Fireworks Responses use the native Fireworks endpoint:
/v1/responses
This preserves Responses-only fields and semantics, including:
  • previous_response_id
  • max_tool_calls
  • store
  • native responses streaming

Example

curl -X POST http://localhost:8080/v1/responses \
  -H "Content-Type: application/json" \
  -d '{
    "model": "fireworks/accounts/fireworks/models/deepseek-v3p2",
    "input": [
      {"role": "user", "content": "Reply with exactly: responses ok"}
    ],
    "max_tool_calls": 2
  }'
For continuation requests, Fireworks also supports previous_response_id.

3. Text Completions

Fireworks text completions are sent to the native completions endpoint:
/v1/completions

Example

curl -X POST http://localhost:8080/v1/completions \
  -H "Content-Type: application/json" \
  -d '{
    "model": "fireworks/accounts/fireworks/models/deepseek-v3p2",
    "prompt": "In fruits, A is for apple and B is for"
  }'
For Fireworks text completions, Bifrost extracts prompt_cache_key from extra_params and maps it to Fireworks prompt_cache_isolation_key.

4. Embeddings

Fireworks embeddings are sent to:
/v1/embeddings
Embedding-capable models may be different from chat/completions models.

Example

curl -X POST http://localhost:8080/v1/embeddings \
  -H "Content-Type: application/json" \
  -d '{
    "model": "fireworks/nomic-ai/nomic-embed-text-v1.5",
    "input": "embedding test"
  }'
Fireworks documents additional embedding-specific fields such as prompt_template, return_logits, and normalize. This page describes the standard embeddings flow currently covered by Bifrost.

5. Unsupported Features

The following operations are still unsupported by the Fireworks provider in Bifrost:
FeatureStatus
Image generation / editing / variations
Speech / TTS
Transcription / STT
Files
Batch
Count tokens
Rerank

6. Caveats

For Fireworks chat completions, Bifrost maps prompt_cache_key to Fireworks prompt_cache_isolation_key, which is the Fireworks body field for cache isolation.
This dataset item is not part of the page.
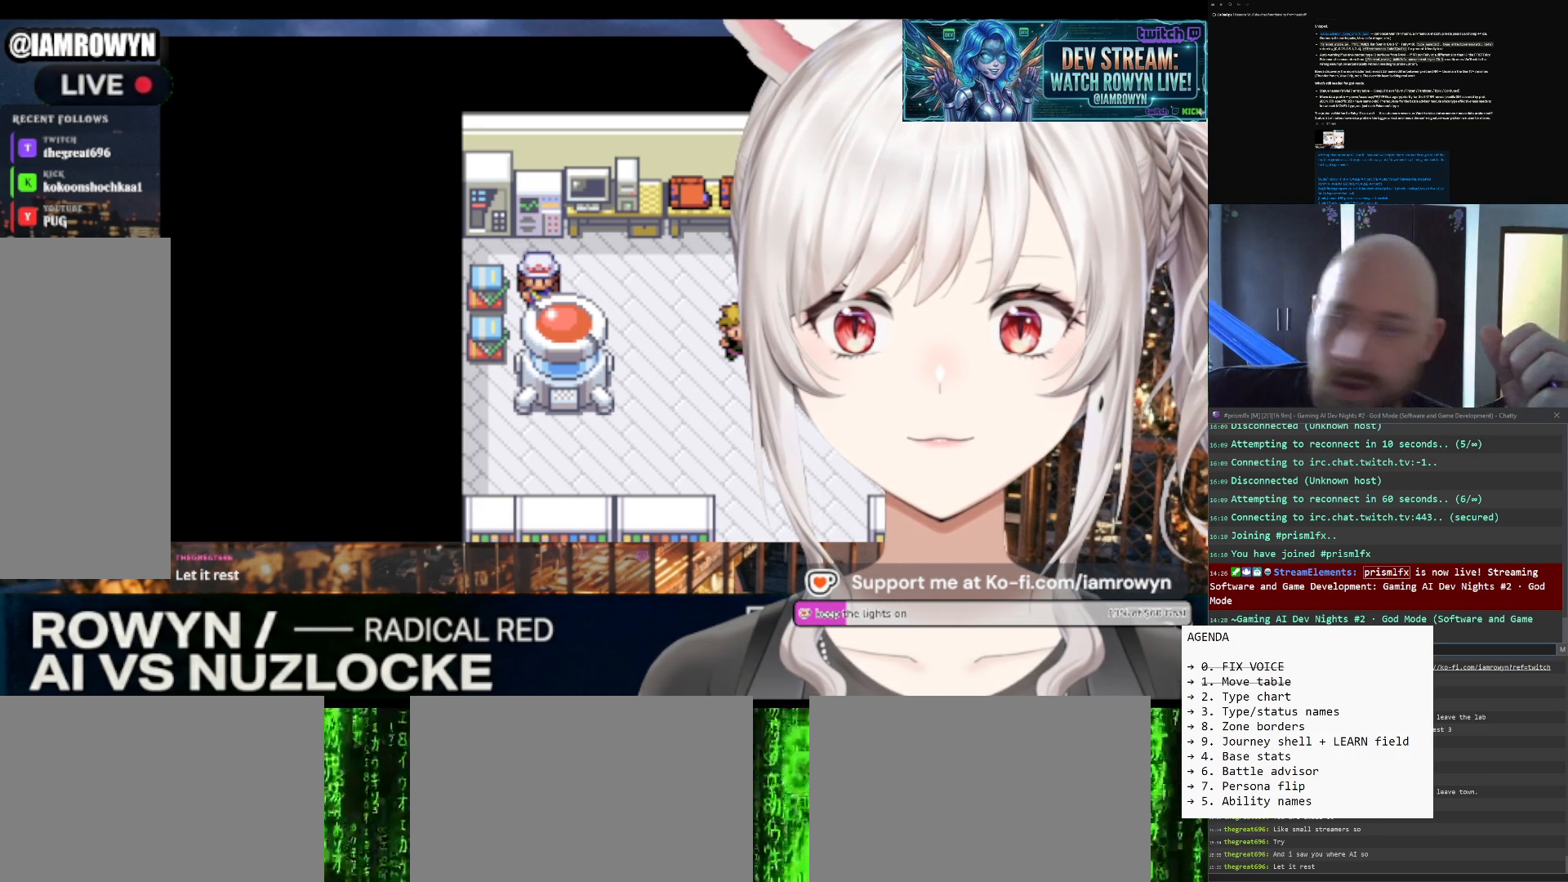
{"buttons": ["DPAD_DOWN"], "events": []}
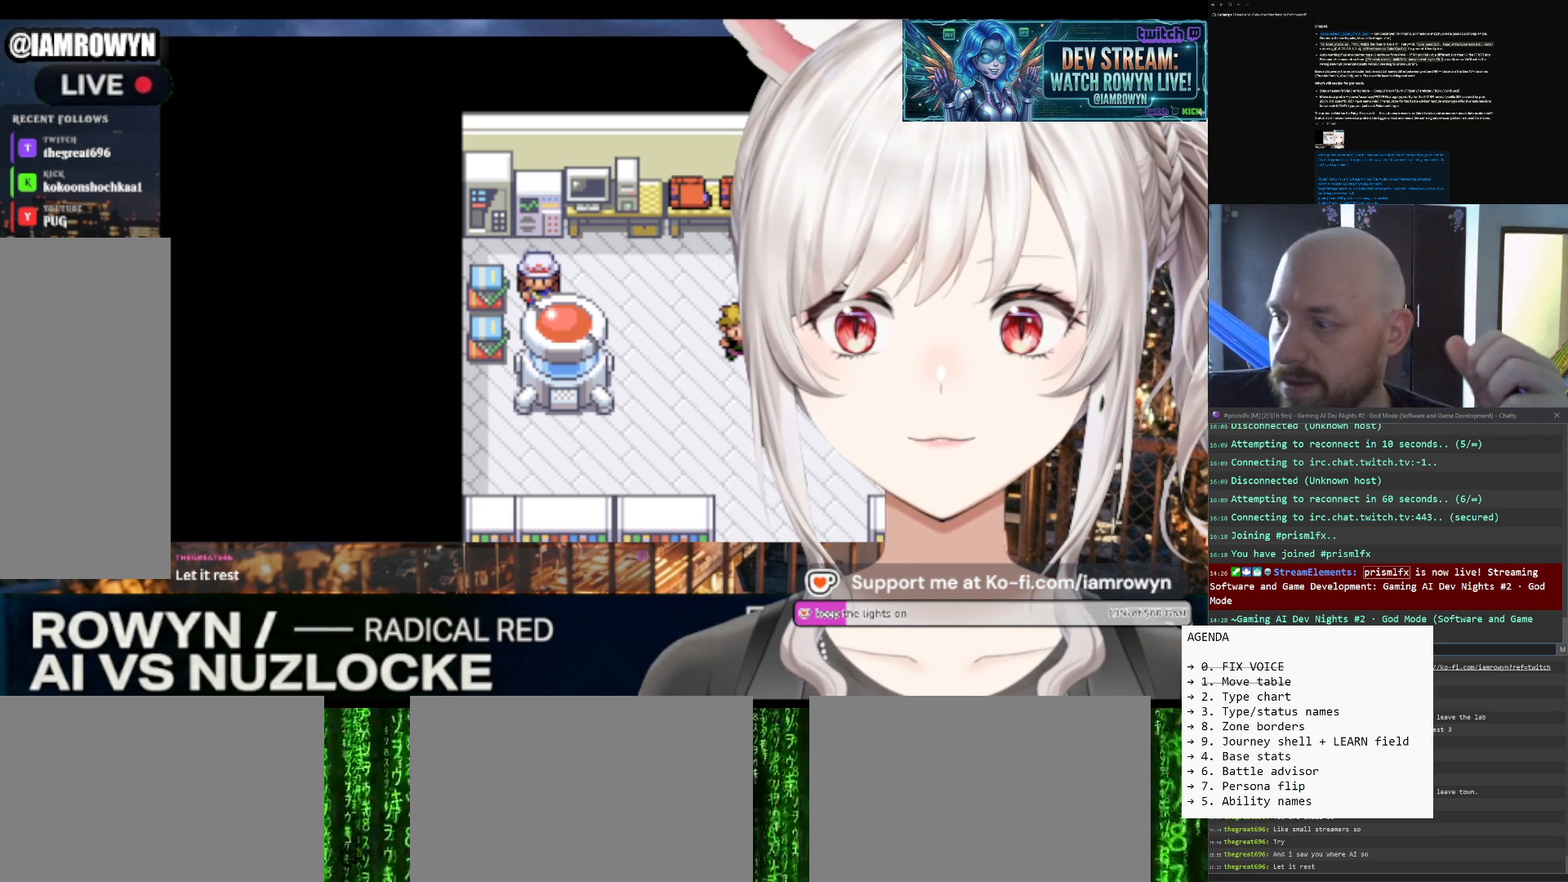
{"buttons": ["DPAD_DOWN"], "events": []}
Fireworks also accepts the header form x-prompt-cache-isolation-key. For text completions, Bifrost extracts prompt_cache_key from extra_params and maps it to the same Fireworks body field. If you need Fireworks session-affinity behavior, pass user, configure x-session-affinity in provider extra headers, or send it through the HTTP gateway via x-bf-eh-x-session-affinity. Live cache-hit behavior remains model and deployment dependent.
Bifrost preserves assistant reasoning_content for Fireworks chat models that support reasoning history. Fireworks-specific reasoning controls such as reasoning_history are not given special typed handling in this provider page.